Dog Ear Publishing has for many years provided editorial services to most of the “traditional” publishing houses. There are certain standard editorial processes that each and every book receives when we do this work for a traditional publisher. These processes include proofreading, copyediting, and/or development editing. Copyediting is the single most important service because it can make or break every book’s editorial success.
This service provides a “nuts and bolts” check of your grammar. It is done by an experienced editor who corrects basic errors in spelling, grammar, punctuation, and syntax through your entire manuscript. It is important to remember that in a proofread, the editor does not make structural suggestions at any level and does not check for the phrases and word order that could lead to misreading. The editor ensures that your text makes sense on a basic level and is as free from error as possible.
Dog Ear recommends a proofread if your work has already been professionally edited. (Many authors are tempted to receive only a proofread because several friends have already reviewed their manuscript. Unless those friends have been professionally trained as editors, however, no matter how much they read or how well they speak or write English, they have likely not spotted less commonly known errors or spotted potentially confusing passages or plot holes and inconsistencies. In such cases, Dog Ear recommends at least a copyedit.)
"Please let [the editor] know how much I appreciate her work. She has added enormous value to the product. And she has also taken ownership to see to it that this is the best product it can be. I am truly amazed at her skills and commitment. Even seemingly smaller organizational suggestions within sentences of a paragraph makes the text so much better. I told my wife my nickname for [her] is "accept all." There isn't a suggestion that she has made that I have vetoed. Everything she suggests always makes sense. I am very lucky to have her involvement and very grateful for her work! Thanks to you all."
Bob Wagner
The Assassination of JFK: Perspectives A Half-Century Later
Proofreading is good. It catches basic mistakes. Most manuscripts, however, benefit from the services of a copyeditor ,who spends time on structure, flow, and consistency. Our editors work through manuscripts from start to finish, often reading each work in its entirety two or three times. They look for all of the items a proofreading editor seeks but also address sentence structure, paragraph structure, word choice, flow, tense, and consistency. Our editors add queries and suggest basic structural changes. The objective is to improve readability. This is our most used editorial service.
Be aware that although the copyeditor corrects and comments on structure, flow, and consistency, he or she does not generally critique or address the manuscript’s plot development, market appeal, or character development.

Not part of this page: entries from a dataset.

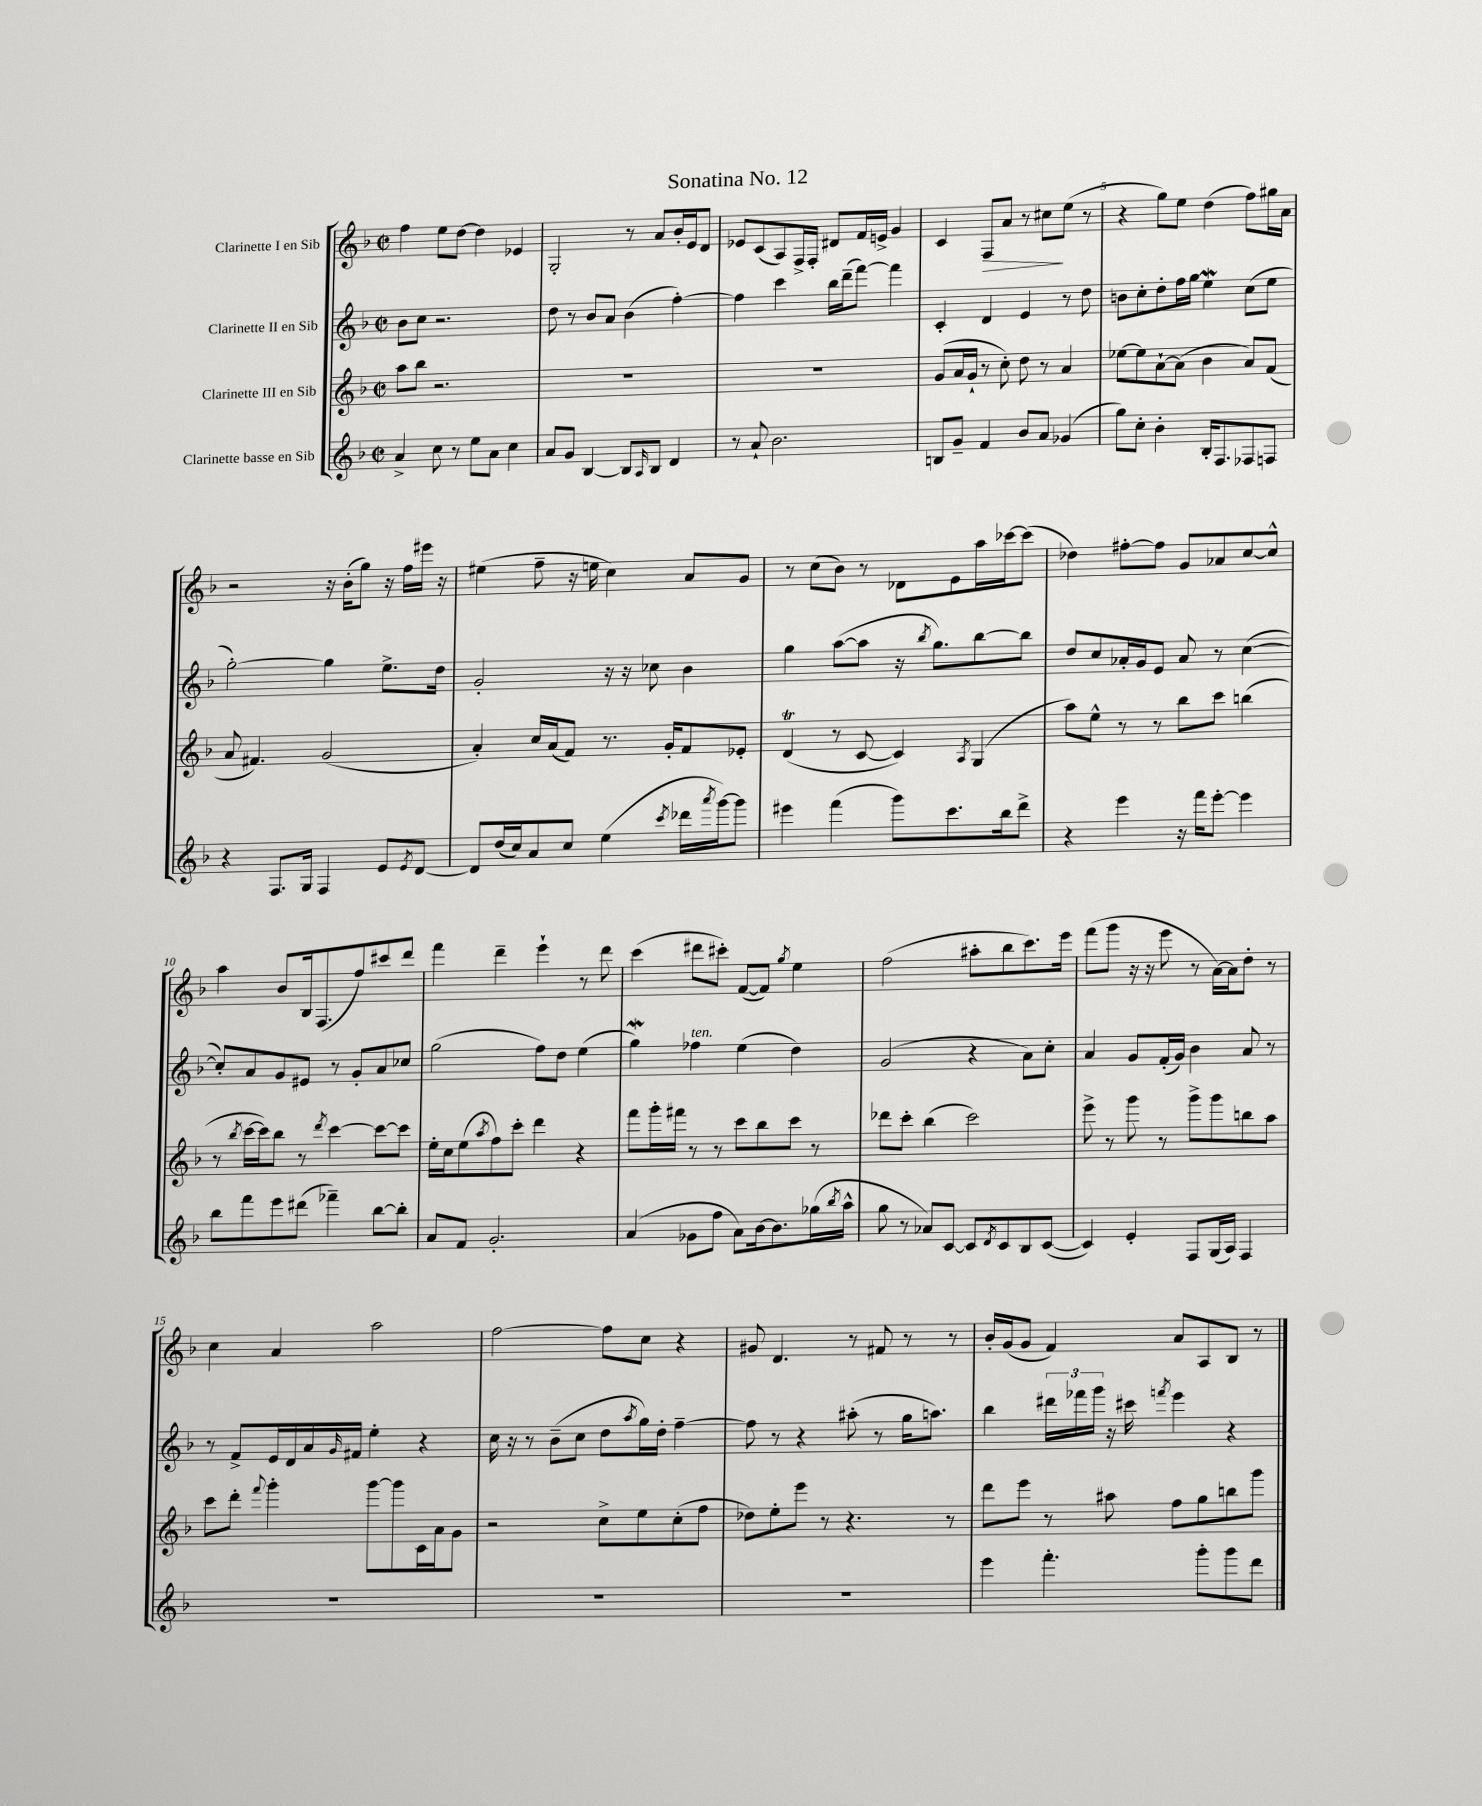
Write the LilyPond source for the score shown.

\header { title = "Sonatina No. 12" }
<<
\new StaffGroup <<
\new Staff = "s0" \with { instrumentName = "Clarinette I en Sib" } {
    \clef treble \key f \major \defaultTimeSignature \time 2/2
    f''4 e''8 d''8~ d''4 ees'4 |
    g2-. r8 a'8 bes'16-. e'16 d'8 |
    ees'8 c'8( a8) f16-> f16-. dis'8 f'16 e'16-> g'4 |
    c'4 f8\> a'8 r8 cis''8\! e''8( r8 |
    r4 g''8) e''8 d''4( f''8) gis''16 a'16 |
    r2 r16 bes'16-.( g''8) r16 f''16 eis'''16 r16 |
    eis''4( f''8-- r16 e''16 c''4) a'8 g'8 |
    r8 c''8( bes'8) r8 des'8 e'8 a''16 ces'''16~ ces'''8( |
    des''4) fis''8~-. fis''8 g'8 aes'8 c''8~ c''8-^ |
    a''4 bes'8 bes16 f8.( f''8) cis'''8 d'''8 |
    f'''4 d'''4-- e'''4-! r8 d'''8 |
    c'''4( dis'''8 cis'''8-.) f'8~( f'8) \acciaccatura { g''8 } e''4 |
    f''2( ais''8-. bes''8 c'''8.) e'''16 |
    f'''8( g'''8 r16 r16 e'''8 r8 a'16~) a'16 d''8-. r8 |
    c''4 a'4 a''2 |
    f''2~ f''8 c''8 r4 |
    gis'8 d'4. r8 fis'8 r8 r8 |
    bes'16-. g'16( g'8 f'4) a'8 a8 bes8 r8 \bar "|." |
}
\new Staff = "s1" \with { instrumentName = "Clarinette II en Sib" } {
    \clef treble \key f \major \defaultTimeSignature \time 2/2
    bes'8 c''8 r2. |
    d''8 r8 bes'8 a'8 bes'4( f''4~-.) |
    f''4 c'''4 bes''16 d'''16--( f'''8~) f'''4 |
    c'4-. d'4 e'4 r8 d''8 |
    b'8 c''8-. d''8-. f''16 g''16 e''4\mordent c''8( e''8 |
    g''2~-.) g''4 e''8.-> d''16 |
    g'2-. r16 r16 ces''8 bes'4 |
    g''4 a''8~( a''8 r16 \acciaccatura { bes''8 } g''8.) bes''8~ bes''8 |
    d''8 c''8 aes'16-. g'16 e'8 aes'8 r8 c''4~( |
    c''8-.) a'8 g'8 eis'8 r8 g'8-. a'8 ces''8 |
    g''2( f''8) d''8 e''4( |
    g''4\mordent) fes''4^\markup { \italic "ten." } e''4( d''4) |
    g'2( r4 a'8) c''8-. |
    a'4 g'8 f'16-.( g'16) bes'4 a'8 r8 |
    r8 f'8-> e'16 d'16 a'16 \grace { g'16 } fis'16 e''4-. r4 |
    c''16 r16 r8 bes'8--( c''8 d''8 \acciaccatura { a''8 } g''16) d''16-. f''4~-- |
    f''8 r8 r4 ais''8-.( r8 g''16 a''8.) |
    bes''4 \tuplet 3/2 { dis'''16 fes'''16 g'''16 } r16 cis'''16 \acciaccatura { f'''8 } e'''4 r4 \bar "|." |
}
\new Staff = "s2" \with { instrumentName = "Clarinette III en Sib" } {
    \clef treble \key f \major \defaultTimeSignature \time 2/2
    a''8 bes''8 r2. |
    R1 |
    R1 |
    g'8( a'16 g'16-! r8 c''8-.) d''8 r8 a'4 |
    ees''8~ ees''8 a'8~-! a'8( bes'4 a'8) f'8( |
    a'8 fis'4.) g'2( |
    a'4-.) c''16 a'16( f'8) r8. g'16-. f'8 ees'8-. |
    d'4\trill( r8 c'8~ c'4) \acciaccatura { a8 } g4( |
    a''8) e''8-^ r8 r8 bes''8 c'''8 b''4( |
    r8 \acciaccatura { bes''8 } c'''16~ c'''16) bes''8 r8 \acciaccatura { d'''8 } c'''4~ c'''8~ c'''8 |
    e''16-. c''16 e''8( \acciaccatura { a''8 } f''8) c'''8-. d'''4 r4 |
    f'''8 g'''16-. fis'''16 r8 r8 c'''8 bes''8 c'''8 r8 |
    des'''8 c'''8-. bes''4( c'''2) |
    e'''8-> r8 g'''8 r8 g'''8-> g'''8 b''8 a''8 |
    c'''8 d'''8-. \appoggiatura { f'''8 } g'''4-. g'''8~ g'''8 c'16 a'16 g'8 |
    r2 c''8-> e''8 c''8-.( f''8 |
    des''8) e''8-. e'''8 r8 r4. r8 |
    d'''8 e'''8 r8 ais''8 f''8 g''8 b''8 g'''8 \bar "|." |
}
\new Staff = "s3" \with { instrumentName = "Clarinette basse en Sib" } {
    \clef treble \key f \major \defaultTimeSignature \time 2/2
    a'4-> c''8 r8 e''8 a'8 c''4 |
    a'8 g'8 bes4~ bes8 \grace { a16 } bes8 d'4 |
    r8 a'8-! bes'2. |
    b8 g'8-- f'4 bes'8 a'8 ges'4( |
    g''8) c''8-. bes'4-. bes16-. f8. fes8 f8 |
    r4 f8. g16 f4 e'8 \acciaccatura { e'8 } d'8~ |
    d'8 d''16( c''16) a'8 c''8 e''4( \acciaccatura { c'''8 } des'''16 \acciaccatura { a'''8 } g'''16~) g'''8 |
    eis'''4 f'''4( g'''8) c'''8. bes''16 d'''8-> |
    r4 e'''4 r16 f'''16 e'''8~-. e'''4 |
    bes''8 f'''8 e'''8 dis'''8( fes'''4--) bes''8~ bes''8-. |
    a'8 f'8 g'2.-. |
    a'4( ges'8 f''8 a'8) bes'16~ bes'8. ges''16( \acciaccatura { bes''8 } a''16-^ |
    g''8 r8 aes'8) c'8~ c'8 \acciaccatura { d'8 } c'8 bes8 c'8~( |
    c'4) e'4-. f8 g16( a16) f4 |
    R1 |
    R1 |
    R1 |
    e'''4 f'''4.-. g'''8-. g'''8 d'''8 \bar "|." |
}
>>
>>
\layout { \context { \Score \override BarNumber.break-visibility = ##(#f #t #t) barNumberVisibility = #(every-nth-bar-number-visible 5) } }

Dog Ear recommends a copyedit for most manuscripts. A professionally trained editor, like those at Dog Ear, has been trained not only on how to spot technical and grammatical errors but also on how to spot and correct passages that can be read or misunderstood in ways the author did not intend, how to recognize plot and character inconsistencies, and even how to rearrange paragraphs to more effectively express an idea. Dog Ear’s editors can also streamline and polish your text. We all use redundancies and “filler” words in the course of our everyday lives, but many of these common words and phrases generally serve to weaken rather than strengthen written text. Dog Ear editors recognize and eliminate these to strengthen your text, going above and beyond ensuring that your text is simply clean and technically correct.
“Traditional” publishers consider this service, also known as a production edit, the most critical to produce an anticipated best seller. This service is a combination of a copyedit and a literary critique. Because this service also includes all of the tasks performed in a copyedit, the analysis is often more in-depth than in a literary critique. It discusses the greatest strengths in your manuscript as well as areas for improvement, which may include storyline, character development, focus, and overall structure.
If yours is a business or technical book, the literary edit focuses on how well you have communicated your topic and the depth to which you have addressed issues and provided solutions. In a work of fiction or in a nonfiction narrative, the edit focuses on such issues as character development and consistency, stylistic methodologies, and storyline progression.
Dog Ear recommends a literary edit for the author who wants his or her text to receive the technical and stylistic attention of a copyedit as well as the structural attention of a literary critique.